The fitness industry has built itself on something insidious. Not outright lies about what works. Something more subtle. They’ve let women believe that when the program doesn’t deliver results, the failure is personal. That success is about discipline and consistency, and if you’re not seeing results, you must lack both.
Sarah didn’t lack discipline. She had more discipline than most people demonstrate in any area of their lives. She showed up five days weekly for three years despite feeling progressively worse. She tracked every calorie. She never missed a scheduled workout. Her discipline was perfect. Her program was destroying her.
This is what happens when we apply population averages to individuals and call it personalized medicine. When we design programs for the average woman who doesn’t exist. When we measure compliance instead of outcomes. We create systems where women work incredibly hard at things that make them worse while being told they’re doing great.
The evidence for what actually works has existed for decades. Resistance training builds and maintains muscle and bone density across the lifespan. Higher protein intake supports muscle protein synthesis. Progressive overload drives adaptation. Recovery capacity determines how much training stress you can absorb. None of this is new. The American Heart Association published guidelines in 2024 building on research from the 1990s. We’ve known what works. We just haven’t built systems that implement it at scale for individual women.
What’s changed isn’t the science. It’s what’s become possible to measure and connect. Women are already wearing devices tracking recovery metrics. Labs are becoming more accessible. The data exists. What didn’t exist until recently was any system that could look at all these data streams simultaneously and adjust programming based on what they showed.
This is where platforms like moccet’s forge become relevant. Not as another fitness app promising results through templates. As systems that do what good coaching does but at a scale that makes it accessible. The platform looks at your blood biomarkers, your wearable data, your training history, your calendar stress patterns. Then it watches how these variables move together over weeks. Not generic population relationships but specific individual patterns in your biology. Your glucose regulation degrades when your training volume exceeds a specific threshold while your HRV is suppressed. That pattern is stable enough to predict and respond to before your markers shift.
You can join the waitlist at moccet.ai/forge and get access to this kind of programming, free for early users. What you’re getting isn’t motivation to work harder. You know how to work hard. You’ve been working hard at the wrong things. What you get is measurement sophisticated enough to show you what your specific biology needs, built from your actual metabolic state and recovery capacity rather than from demographic averages.

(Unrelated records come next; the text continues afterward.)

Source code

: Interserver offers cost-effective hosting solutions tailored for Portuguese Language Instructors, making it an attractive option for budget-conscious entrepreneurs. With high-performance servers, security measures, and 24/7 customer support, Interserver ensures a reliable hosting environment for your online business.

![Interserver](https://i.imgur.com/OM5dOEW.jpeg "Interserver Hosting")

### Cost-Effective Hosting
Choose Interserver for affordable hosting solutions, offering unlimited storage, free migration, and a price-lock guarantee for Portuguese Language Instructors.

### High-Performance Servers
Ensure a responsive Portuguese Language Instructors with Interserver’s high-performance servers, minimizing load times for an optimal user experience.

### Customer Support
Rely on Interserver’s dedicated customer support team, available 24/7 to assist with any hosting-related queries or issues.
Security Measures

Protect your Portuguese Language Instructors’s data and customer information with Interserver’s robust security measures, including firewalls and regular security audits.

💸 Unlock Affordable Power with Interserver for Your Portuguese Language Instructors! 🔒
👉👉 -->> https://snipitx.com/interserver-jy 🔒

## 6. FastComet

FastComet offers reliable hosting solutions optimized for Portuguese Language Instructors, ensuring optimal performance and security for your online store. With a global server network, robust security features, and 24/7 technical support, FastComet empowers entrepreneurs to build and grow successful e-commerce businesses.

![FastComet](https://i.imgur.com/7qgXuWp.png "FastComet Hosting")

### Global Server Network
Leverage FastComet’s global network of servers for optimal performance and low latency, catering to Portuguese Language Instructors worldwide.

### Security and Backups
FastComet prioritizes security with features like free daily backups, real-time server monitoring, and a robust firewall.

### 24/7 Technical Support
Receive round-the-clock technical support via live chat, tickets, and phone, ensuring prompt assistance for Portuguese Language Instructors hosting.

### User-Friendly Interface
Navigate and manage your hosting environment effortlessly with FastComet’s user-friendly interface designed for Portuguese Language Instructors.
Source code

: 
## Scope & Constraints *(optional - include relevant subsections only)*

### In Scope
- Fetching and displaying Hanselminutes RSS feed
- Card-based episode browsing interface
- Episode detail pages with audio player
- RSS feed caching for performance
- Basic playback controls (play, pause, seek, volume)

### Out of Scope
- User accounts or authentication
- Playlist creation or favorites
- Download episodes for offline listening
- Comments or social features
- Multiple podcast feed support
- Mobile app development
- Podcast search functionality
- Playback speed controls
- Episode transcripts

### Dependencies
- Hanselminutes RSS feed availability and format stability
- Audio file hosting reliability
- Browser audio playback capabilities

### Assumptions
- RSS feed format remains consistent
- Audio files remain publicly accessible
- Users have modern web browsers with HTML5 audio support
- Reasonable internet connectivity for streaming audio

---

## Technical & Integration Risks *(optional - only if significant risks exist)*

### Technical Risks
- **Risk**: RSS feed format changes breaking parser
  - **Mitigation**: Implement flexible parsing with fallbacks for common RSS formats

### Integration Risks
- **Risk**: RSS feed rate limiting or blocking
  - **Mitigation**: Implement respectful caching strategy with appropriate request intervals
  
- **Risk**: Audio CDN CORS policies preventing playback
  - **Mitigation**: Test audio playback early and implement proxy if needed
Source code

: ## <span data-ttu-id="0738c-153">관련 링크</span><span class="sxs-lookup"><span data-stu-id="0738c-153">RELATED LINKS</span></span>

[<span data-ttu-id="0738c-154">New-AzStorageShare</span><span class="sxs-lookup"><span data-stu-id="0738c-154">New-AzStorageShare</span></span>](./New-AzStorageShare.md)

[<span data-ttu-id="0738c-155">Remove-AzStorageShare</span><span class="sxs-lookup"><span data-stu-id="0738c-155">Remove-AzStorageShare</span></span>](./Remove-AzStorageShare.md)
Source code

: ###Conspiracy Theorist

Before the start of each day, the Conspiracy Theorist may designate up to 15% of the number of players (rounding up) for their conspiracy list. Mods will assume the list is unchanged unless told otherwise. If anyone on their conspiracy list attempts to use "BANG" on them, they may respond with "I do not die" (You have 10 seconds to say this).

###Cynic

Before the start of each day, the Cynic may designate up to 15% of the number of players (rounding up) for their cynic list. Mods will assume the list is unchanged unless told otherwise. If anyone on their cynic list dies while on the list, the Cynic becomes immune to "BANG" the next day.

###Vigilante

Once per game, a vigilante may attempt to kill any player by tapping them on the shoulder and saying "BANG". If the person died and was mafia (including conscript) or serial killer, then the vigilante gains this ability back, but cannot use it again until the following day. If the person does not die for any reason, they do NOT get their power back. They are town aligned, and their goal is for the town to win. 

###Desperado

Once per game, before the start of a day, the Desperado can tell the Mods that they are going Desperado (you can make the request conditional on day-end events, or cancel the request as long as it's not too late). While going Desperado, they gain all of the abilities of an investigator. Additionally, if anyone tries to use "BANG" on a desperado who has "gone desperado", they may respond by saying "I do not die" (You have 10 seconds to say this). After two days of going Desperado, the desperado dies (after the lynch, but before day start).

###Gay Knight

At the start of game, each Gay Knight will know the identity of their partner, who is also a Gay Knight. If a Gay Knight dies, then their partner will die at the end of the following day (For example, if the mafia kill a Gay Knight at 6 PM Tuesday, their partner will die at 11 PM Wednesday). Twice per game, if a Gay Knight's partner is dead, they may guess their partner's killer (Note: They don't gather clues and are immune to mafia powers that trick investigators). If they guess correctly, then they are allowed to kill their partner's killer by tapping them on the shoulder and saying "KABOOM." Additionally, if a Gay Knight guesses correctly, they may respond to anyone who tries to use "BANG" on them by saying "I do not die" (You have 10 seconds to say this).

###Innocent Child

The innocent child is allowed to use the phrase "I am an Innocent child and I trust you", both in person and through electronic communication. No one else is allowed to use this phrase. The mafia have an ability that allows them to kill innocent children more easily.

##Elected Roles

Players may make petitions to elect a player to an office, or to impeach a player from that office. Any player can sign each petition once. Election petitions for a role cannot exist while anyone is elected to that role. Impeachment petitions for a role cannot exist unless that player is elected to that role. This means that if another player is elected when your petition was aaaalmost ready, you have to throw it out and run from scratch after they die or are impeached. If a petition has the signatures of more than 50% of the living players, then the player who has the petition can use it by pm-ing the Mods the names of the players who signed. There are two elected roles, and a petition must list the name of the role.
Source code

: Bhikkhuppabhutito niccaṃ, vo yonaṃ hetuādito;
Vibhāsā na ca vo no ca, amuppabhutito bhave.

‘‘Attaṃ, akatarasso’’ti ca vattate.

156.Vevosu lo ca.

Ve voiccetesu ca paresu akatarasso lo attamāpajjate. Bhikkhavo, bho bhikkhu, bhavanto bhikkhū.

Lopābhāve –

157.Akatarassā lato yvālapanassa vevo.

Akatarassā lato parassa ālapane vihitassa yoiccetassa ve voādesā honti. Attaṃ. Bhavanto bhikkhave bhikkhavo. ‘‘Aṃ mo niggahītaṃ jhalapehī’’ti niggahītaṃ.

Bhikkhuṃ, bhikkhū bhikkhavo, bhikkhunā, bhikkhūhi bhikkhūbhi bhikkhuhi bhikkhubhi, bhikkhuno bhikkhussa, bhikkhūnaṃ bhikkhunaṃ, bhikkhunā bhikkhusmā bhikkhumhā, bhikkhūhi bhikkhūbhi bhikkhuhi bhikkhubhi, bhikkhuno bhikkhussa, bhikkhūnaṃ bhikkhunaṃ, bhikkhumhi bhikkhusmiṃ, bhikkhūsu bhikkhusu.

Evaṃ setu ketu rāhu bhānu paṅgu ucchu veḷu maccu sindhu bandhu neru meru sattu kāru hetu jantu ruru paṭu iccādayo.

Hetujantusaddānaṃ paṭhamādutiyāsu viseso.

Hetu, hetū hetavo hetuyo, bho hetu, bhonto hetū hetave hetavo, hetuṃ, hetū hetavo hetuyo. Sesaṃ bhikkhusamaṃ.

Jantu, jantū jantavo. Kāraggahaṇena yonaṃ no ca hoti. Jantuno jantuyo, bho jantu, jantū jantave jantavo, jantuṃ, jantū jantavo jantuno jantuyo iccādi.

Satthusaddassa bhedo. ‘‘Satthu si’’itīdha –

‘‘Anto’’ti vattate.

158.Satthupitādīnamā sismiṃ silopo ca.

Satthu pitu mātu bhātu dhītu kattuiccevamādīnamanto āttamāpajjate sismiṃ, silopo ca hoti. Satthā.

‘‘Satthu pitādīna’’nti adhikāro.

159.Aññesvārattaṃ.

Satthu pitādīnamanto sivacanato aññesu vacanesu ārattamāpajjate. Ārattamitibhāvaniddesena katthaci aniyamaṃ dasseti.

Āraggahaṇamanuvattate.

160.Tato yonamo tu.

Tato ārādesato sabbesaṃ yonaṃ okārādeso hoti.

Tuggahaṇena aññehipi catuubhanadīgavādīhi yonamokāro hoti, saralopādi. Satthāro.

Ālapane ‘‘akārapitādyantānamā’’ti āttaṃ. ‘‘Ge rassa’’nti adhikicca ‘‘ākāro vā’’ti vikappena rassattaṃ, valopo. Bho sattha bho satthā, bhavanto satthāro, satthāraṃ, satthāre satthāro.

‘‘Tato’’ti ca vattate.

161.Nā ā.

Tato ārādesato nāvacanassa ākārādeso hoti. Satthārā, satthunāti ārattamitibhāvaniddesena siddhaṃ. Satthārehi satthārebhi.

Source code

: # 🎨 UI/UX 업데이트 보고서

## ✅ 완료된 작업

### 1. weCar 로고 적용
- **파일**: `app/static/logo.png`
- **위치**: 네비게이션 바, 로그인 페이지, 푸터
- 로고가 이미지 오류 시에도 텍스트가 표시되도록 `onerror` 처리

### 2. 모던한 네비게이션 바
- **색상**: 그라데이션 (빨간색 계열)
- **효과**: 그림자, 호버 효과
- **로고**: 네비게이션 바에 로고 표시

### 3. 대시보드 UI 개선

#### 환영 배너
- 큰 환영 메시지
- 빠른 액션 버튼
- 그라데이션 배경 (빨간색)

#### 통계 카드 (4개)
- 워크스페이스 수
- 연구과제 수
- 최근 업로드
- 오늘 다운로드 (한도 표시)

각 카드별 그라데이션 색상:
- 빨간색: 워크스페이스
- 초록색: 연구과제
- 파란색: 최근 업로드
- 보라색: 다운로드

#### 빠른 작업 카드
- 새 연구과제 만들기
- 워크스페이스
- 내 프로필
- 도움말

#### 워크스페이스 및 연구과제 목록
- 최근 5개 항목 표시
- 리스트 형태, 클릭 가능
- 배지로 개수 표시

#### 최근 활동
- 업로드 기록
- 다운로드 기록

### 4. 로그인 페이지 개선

This is what the future of preventive medicine looks like if we’re smart enough to build it. Not more generic guidelines about diet and exercise. Systems sophisticated enough to map individual trajectories and intervene before population risk becomes personal disease. Right now this exists for training. Eventually it will exist for nutrition, sleep protocols, stress management, medication dosing. The technology works. The question is how many more Sarahs will break themselves following generic advice before we make personalized programming accessible to everyone who needs it.
The medicine of the future isn’t better population studies. It’s systems that understand you’re not a population. You’re a specific biological system with specific metabolic responses and specific recovery needs. Treat you that way and you get Sarah’s outcome - normal glucose, improved body composition, resolved pain, restored function. Treat you like an average and you get three years of hard work making things worse.